Writer-director Kenneth Lonergan’s latest is a moderately entertaining, sometimes-moving character study with relatively profound explorations of redemption, forgiveness and understanding one’s limitations. But the film is also occasionally an exercise in taking itself far too seriously, with more than a few pregnant pauses, lingering shots of mugging emoting, throwaway slice-of-life sequences and tangents that aren’t fully developed. Affleck and Hedges turn in capable but somewhat overrated performances, though Williams steals the show with what should be an Oscar-winning supporting portrayal. Enjoy this one, but don’t get taken in by the hype.
Still, despite the production’s shortcomings, the film has earned five Independent Spirit Award nominations, including best feature, best male lead, best supporting male, best screenplay and best editing. It’s likely to pick up additional nominations in a number of other upcoming competitions as well.
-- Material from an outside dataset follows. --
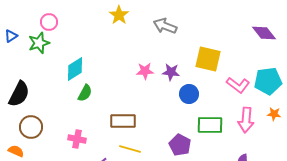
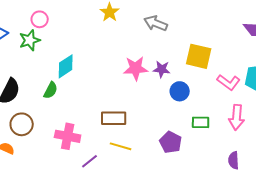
pink star: (145, 71) -> (136, 68), size x1.4
green semicircle: (85, 93) -> (51, 90), moved
green rectangle: (210, 125) -> (201, 122), size x0.7
pink cross: (77, 139) -> (68, 136), size x1.4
In witnessing stories like those portrayed on the screen here, we may be tempted to ask ourselves, why must life be so hard? Difficult though such circumstances may be, they’re all part of the human experience, in all of its permutations, for better or worse. Let’s hope we learn the lessons that come from our explorations in adversity so that we can put them behind us and move forward on to bigger and better things. In doing so, though, we must remember that the power to decide how we proceed always rests with us, especially in terms of what we choose and what we believe. And, in light of that, we should be sure we choose wisely.